After reading the records, print them all again exactly as they stand.

Dataset entries:
========
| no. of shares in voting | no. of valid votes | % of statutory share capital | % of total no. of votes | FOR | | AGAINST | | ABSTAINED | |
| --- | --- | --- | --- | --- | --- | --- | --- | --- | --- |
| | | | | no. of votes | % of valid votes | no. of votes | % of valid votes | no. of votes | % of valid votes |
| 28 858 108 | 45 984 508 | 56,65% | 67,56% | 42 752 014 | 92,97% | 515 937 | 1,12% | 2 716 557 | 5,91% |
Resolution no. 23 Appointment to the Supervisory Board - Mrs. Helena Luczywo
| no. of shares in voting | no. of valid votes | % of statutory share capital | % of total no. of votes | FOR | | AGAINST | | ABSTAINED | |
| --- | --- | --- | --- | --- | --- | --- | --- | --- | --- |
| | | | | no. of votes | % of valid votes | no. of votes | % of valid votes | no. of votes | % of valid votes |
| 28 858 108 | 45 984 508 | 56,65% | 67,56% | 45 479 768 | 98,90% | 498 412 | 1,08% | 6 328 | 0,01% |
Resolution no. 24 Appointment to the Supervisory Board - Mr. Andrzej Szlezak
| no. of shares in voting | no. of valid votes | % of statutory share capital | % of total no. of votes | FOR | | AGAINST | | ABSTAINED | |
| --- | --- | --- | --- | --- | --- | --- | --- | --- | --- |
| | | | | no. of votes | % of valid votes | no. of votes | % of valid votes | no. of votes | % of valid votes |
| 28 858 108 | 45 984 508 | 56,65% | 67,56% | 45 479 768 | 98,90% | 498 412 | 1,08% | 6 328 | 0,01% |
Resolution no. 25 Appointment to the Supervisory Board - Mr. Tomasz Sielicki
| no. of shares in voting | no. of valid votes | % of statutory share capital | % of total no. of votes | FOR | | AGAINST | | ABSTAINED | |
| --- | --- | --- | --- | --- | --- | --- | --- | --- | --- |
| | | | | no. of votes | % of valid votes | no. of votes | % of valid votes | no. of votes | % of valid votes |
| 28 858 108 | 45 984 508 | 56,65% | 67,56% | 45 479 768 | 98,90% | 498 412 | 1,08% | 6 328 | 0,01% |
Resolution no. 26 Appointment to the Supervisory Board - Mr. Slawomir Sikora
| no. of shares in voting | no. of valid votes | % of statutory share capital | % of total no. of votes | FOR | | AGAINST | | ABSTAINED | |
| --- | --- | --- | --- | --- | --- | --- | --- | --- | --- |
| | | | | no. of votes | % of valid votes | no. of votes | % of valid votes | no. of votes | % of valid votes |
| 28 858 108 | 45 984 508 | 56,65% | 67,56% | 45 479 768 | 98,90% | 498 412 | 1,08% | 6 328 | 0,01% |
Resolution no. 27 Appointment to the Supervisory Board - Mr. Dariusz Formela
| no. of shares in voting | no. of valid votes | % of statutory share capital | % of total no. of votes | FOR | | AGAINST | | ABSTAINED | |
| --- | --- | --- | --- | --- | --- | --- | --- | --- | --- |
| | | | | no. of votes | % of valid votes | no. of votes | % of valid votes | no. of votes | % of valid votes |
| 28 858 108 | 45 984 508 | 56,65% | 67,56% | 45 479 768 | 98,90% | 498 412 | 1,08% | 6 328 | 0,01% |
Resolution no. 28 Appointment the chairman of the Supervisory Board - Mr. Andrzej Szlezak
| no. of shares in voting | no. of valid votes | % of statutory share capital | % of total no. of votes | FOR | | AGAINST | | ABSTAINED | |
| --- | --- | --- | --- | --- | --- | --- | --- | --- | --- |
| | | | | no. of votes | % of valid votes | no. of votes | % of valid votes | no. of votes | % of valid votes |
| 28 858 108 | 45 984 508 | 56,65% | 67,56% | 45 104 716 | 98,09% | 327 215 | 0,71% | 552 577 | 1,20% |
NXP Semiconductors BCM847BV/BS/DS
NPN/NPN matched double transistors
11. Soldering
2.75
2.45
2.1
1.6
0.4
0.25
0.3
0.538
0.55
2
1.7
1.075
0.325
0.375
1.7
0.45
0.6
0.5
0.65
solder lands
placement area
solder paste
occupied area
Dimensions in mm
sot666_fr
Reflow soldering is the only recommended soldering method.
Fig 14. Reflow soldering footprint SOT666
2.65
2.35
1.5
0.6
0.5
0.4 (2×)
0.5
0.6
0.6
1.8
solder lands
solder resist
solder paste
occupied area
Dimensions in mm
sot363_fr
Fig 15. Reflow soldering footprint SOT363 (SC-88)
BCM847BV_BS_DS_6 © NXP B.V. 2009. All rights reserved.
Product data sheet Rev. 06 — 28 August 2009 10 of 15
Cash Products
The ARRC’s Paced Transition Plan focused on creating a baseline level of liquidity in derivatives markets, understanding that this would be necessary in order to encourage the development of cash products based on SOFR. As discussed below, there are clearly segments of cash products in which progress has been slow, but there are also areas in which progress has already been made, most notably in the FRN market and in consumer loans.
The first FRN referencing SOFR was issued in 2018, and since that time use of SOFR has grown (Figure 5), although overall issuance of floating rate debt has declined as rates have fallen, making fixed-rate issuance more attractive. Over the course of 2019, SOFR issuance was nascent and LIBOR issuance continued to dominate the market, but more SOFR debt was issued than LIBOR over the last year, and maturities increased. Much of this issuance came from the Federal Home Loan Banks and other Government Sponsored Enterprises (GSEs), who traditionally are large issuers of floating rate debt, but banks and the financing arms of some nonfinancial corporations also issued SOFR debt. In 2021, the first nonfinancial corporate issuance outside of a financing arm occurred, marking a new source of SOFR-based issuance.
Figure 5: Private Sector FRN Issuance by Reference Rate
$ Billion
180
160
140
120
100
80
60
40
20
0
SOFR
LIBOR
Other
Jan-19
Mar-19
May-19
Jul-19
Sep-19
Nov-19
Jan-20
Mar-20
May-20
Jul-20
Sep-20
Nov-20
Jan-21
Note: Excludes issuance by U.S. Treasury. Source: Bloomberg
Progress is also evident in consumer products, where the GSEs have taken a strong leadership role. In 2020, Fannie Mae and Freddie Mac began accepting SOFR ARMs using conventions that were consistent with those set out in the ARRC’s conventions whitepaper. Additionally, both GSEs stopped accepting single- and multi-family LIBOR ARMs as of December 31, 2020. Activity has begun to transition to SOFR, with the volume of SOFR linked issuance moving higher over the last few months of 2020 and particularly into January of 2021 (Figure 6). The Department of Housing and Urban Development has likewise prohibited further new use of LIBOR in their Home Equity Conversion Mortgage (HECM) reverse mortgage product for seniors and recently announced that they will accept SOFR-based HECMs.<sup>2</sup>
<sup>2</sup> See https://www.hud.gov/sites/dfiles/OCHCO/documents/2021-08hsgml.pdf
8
========
→ RESULT
| no. of shares in voting | no. of valid votes | % of statutory share capital | % of total no. of votes | FOR | | AGAINST | | ABSTAINED | |
| --- | --- | --- | --- | --- | --- | --- | --- | --- | --- |
| | | | | no. of votes | % of valid votes | no. of votes | % of valid votes | no. of votes | % of valid votes |
| 28 858 108 | 45 984 508 | 56,65% | 67,56% | 42 752 014 | 92,97% | 515 937 | 1,12% | 2 716 557 | 5,91% |
Resolution no. 23 Appointment to the Supervisory Board - Mrs. Helena Luczywo
| no. of shares in voting | no. of valid votes | % of statutory share capital | % of total no. of votes | FOR | | AGAINST | | ABSTAINED | |
| --- | --- | --- | --- | --- | --- | --- | --- | --- | --- |
| | | | | no. of votes | % of valid votes | no. of votes | % of valid votes | no. of votes | % of valid votes |
| 28 858 108 | 45 984 508 | 56,65% | 67,56% | 45 479 768 | 98,90% | 498 412 | 1,08% | 6 328 | 0,01% |
Resolution no. 24 Appointment to the Supervisory Board - Mr. Andrzej Szlezak
| no. of shares in voting | no. of valid votes | % of statutory share capital | % of total no. of votes | FOR | | AGAINST | | ABSTAINED | |
| --- | --- | --- | --- | --- | --- | --- | --- | --- | --- |
| | | | | no. of votes | % of valid votes | no. of votes | % of valid votes | no. of votes | % of valid votes |
| 28 858 108 | 45 984 508 | 56,65% | 67,56% | 45 479 768 | 98,90% | 498 412 | 1,08% | 6 328 | 0,01% |
Resolution no. 25 Appointment to the Supervisory Board - Mr. Tomasz Sielicki
| no. of shares in voting | no. of valid votes | % of statutory share capital | % of total no. of votes | FOR | | AGAINST | | ABSTAINED | |
| --- | --- | --- | --- | --- | --- | --- | --- | --- | --- |
| | | | | no. of votes | % of valid votes | no. of votes | % of valid votes | no. of votes | % of valid votes |
| 28 858 108 | 45 984 508 | 56,65% | 67,56% | 45 479 768 | 98,90% | 498 412 | 1,08% | 6 328 | 0,01% |
Resolution no. 26 Appointment to the Supervisory Board - Mr. Slawomir Sikora
| no. of shares in voting | no. of valid votes | % of statutory share capital | % of total no. of votes | FOR | | AGAINST | | ABSTAINED | |
| --- | --- | --- | --- | --- | --- | --- | --- | --- | --- |
| | | | | no. of votes | % of valid votes | no. of votes | % of valid votes | no. of votes | % of valid votes |
| 28 858 108 | 45 984 508 | 56,65% | 67,56% | 45 479 768 | 98,90% | 498 412 | 1,08% | 6 328 | 0,01% |
Resolution no. 27 Appointment to the Supervisory Board - Mr. Dariusz Formela
| no. of shares in voting | no. of valid votes | % of statutory share capital | % of total no. of votes | FOR | | AGAINST | | ABSTAINED | |
| --- | --- | --- | --- | --- | --- | --- | --- | --- | --- |
| | | | | no. of votes | % of valid votes | no. of votes | % of valid votes | no. of votes | % of valid votes |
| 28 858 108 | 45 984 508 | 56,65% | 67,56% | 45 479 768 | 98,90% | 498 412 | 1,08% | 6 328 | 0,01% |
Resolution no. 28 Appointment the chairman of the Supervisory Board - Mr. Andrzej Szlezak
| no. of shares in voting | no. of valid votes | % of statutory share capital | % of total no. of votes | FOR | | AGAINST | | ABSTAINED | |
| --- | --- | --- | --- | --- | --- | --- | --- | --- | --- |
| | | | | no. of votes | % of valid votes | no. of votes | % of valid votes | no. of votes | % of valid votes |
| 28 858 108 | 45 984 508 | 56,65% | 67,56% | 45 104 716 | 98,09% | 327 215 | 0,71% | 552 577 | 1,20% |
NXP Semiconductors BCM847BV/BS/DS
NPN/NPN matched double transistors
11. Soldering
2.75
2.45
2.1
1.6
0.4
0.25
0.3
0.538
0.55
2
1.7
1.075
0.325
0.375
1.7
0.45
0.6
0.5
0.65
solder lands
placement area
solder paste
occupied area
Dimensions in mm
sot666_fr
Reflow soldering is the only recommended soldering method.
Fig 14. Reflow soldering footprint SOT666
2.65
2.35
1.5
0.6
0.5
0.4 (2×)
0.5
0.6
0.6
1.8
solder lands
solder resist
solder paste
occupied area
Dimensions in mm
sot363_fr
Fig 15. Reflow soldering footprint SOT363 (SC-88)
BCM847BV_BS_DS_6 © NXP B.V. 2009. All rights reserved.
Product data sheet Rev. 06 — 28 August 2009 10 of 15
Cash Products
The ARRC’s Paced Transition Plan focused on creating a baseline level of liquidity in derivatives markets, understanding that this would be necessary in order to encourage the development of cash products based on SOFR. As discussed below, there are clearly segments of cash products in which progress has been slow, but there are also areas in which progress has already been made, most notably in the FRN market and in consumer loans.
The first FRN referencing SOFR was issued in 2018, and since that time use of SOFR has grown (Figure 5), although overall issuance of floating rate debt has declined as rates have fallen, making fixed-rate issuance more attractive. Over the course of 2019, SOFR issuance was nascent and LIBOR issuance continued to dominate the market, but more SOFR debt was issued than LIBOR over the last year, and maturities increased. Much of this issuance came from the Federal Home Loan Banks and other Government Sponsored Enterprises (GSEs), who traditionally are large issuers of floating rate debt, but banks and the financing arms of some nonfinancial corporations also issued SOFR debt. In 2021, the first nonfinancial corporate issuance outside of a financing arm occurred, marking a new source of SOFR-based issuance.
Figure 5: Private Sector FRN Issuance by Reference Rate
$ Billion
180
160
140
120
100
80
60
40
20
0
SOFR
LIBOR
Other
Jan-19
Mar-19
May-19
Jul-19
Sep-19
Nov-19
Jan-20
Mar-20
May-20
Jul-20
Sep-20
Nov-20
Jan-21
Note: Excludes issuance by U.S. Treasury. Source: Bloomberg
Progress is also evident in consumer products, where the GSEs have taken a strong leadership role. In 2020, Fannie Mae and Freddie Mac began accepting SOFR ARMs using conventions that were consistent with those set out in the ARRC’s conventions whitepaper. Additionally, both GSEs stopped accepting single- and multi-family LIBOR ARMs as of December 31, 2020. Activity has begun to transition to SOFR, with the volume of SOFR linked issuance moving higher over the last few months of 2020 and particularly into January of 2021 (Figure 6). The Department of Housing and Urban Development has likewise prohibited further new use of LIBOR in their Home Equity Conversion Mortgage (HECM) reverse mortgage product for seniors and recently announced that they will accept SOFR-based HECMs.<sup>2</sup>
<sup>2</sup> See https://www.hud.gov/sites/dfiles/OCHCO/documents/2021-08hsgml.pdf
8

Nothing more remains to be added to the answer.